Оба хора: Продолжай! Продолжай!
Рассказчик: Бледнолицый человек увидел Стинго и спросил: «Чем могу быть вам полезен?»
«Мне нужна женщина», – ответил Стинго.
«Давайте зайдем», – предложил бледнолицый.
Они зашли в дом и сели на белую скамью в просторном и необычайно чистом помещении, перед ними взад и вперед прохаживались девушки.
У Черного Эли было много девушек. Одни – как слоновая кость, другие – как черное дерево, третьи – как медь и четвертые – как золото. Некоторые также отличались прозрачной бледностью.
Стинг задумался.
«Вот эта», – сказал он наконец.
Она повела его в свою комнату.

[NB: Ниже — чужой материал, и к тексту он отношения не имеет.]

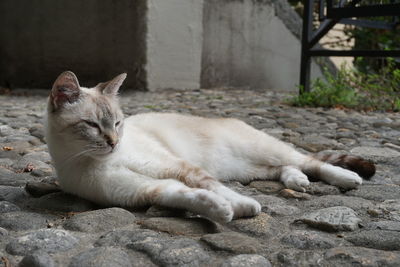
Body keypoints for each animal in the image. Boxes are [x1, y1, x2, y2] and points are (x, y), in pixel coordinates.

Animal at [45, 71, 376, 224]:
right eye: (92, 125)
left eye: (117, 123)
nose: (113, 143)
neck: (100, 160)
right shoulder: (145, 190)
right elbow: (186, 195)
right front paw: (222, 211)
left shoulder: (177, 167)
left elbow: (214, 188)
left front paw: (244, 207)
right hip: (246, 170)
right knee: (285, 168)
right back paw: (298, 181)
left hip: (259, 151)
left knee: (308, 160)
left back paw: (347, 178)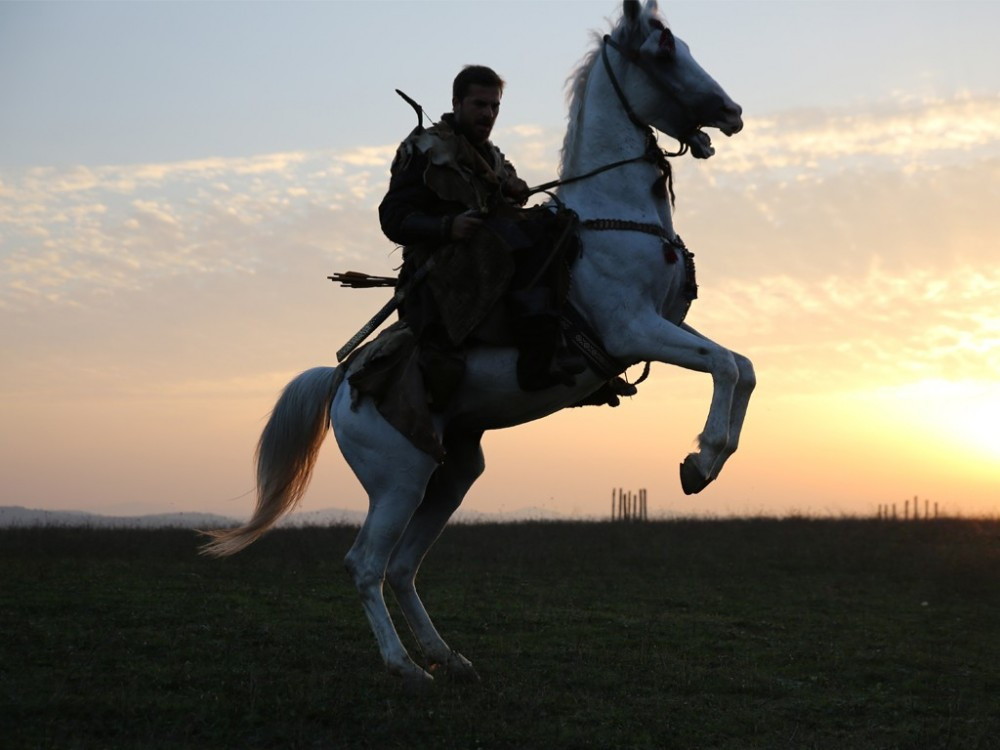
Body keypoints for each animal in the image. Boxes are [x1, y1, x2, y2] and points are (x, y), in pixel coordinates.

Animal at [201, 0, 752, 684]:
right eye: (666, 47)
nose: (731, 112)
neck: (612, 219)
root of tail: (342, 381)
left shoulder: (667, 326)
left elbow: (741, 365)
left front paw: (706, 458)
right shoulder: (633, 329)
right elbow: (724, 366)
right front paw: (701, 462)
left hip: (452, 473)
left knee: (403, 565)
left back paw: (445, 655)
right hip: (400, 478)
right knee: (365, 564)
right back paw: (405, 666)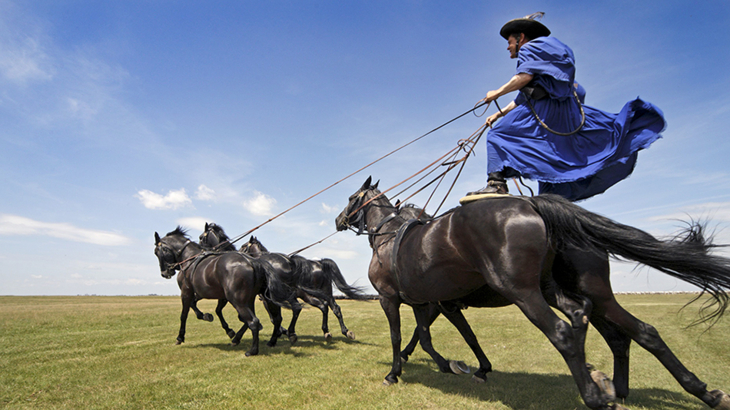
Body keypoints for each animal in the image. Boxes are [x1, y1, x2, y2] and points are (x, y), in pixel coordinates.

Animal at [153, 227, 292, 356]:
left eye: (156, 252)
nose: (165, 273)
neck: (189, 259)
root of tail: (252, 261)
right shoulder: (209, 295)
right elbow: (212, 310)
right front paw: (209, 318)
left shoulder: (186, 292)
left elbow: (184, 315)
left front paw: (180, 337)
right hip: (250, 299)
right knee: (266, 319)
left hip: (238, 300)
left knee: (254, 321)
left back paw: (253, 350)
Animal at [199, 223, 366, 342]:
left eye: (202, 237)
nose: (202, 251)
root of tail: (319, 263)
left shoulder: (265, 299)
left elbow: (273, 317)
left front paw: (279, 332)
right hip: (319, 294)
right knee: (330, 307)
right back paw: (338, 332)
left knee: (304, 308)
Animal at [336, 177, 728, 410]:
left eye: (352, 197)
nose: (339, 220)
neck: (390, 237)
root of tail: (533, 205)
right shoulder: (428, 303)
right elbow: (432, 336)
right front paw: (459, 366)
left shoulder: (400, 300)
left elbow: (405, 335)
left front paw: (399, 371)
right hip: (582, 294)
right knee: (630, 330)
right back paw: (695, 391)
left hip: (525, 292)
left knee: (567, 332)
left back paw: (597, 394)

Воздух там был насыщен ароматом цветов, а постель была теплая и мягкая – ужасно мягкая – и покрытая мягкими теплыми, ужасно теплыми покрывалами.
Полухор: Но те губы целовали сотни мужчин. Ту плоть желали и получали люди всех наций. Сколько плодов сорвано и животных убито, чтобы насытить это прекрасное тело. Сколько соткано шелка, чтобы одеть его. Сколько масла надавлено, чтобы умастить его. Песни пелись во славу его. И золото было добыто, чтобы купить его.
Рассказчик: Да. Те губы целовали сотни мужчин. Это было неистовое безумное опьянение, какого не могут дать ни религия, ни искусство. Здесь был весь экстаз, который есть в мире.
Полухор: Песнь любви. Песнь страсти и любви. Песнь жизни.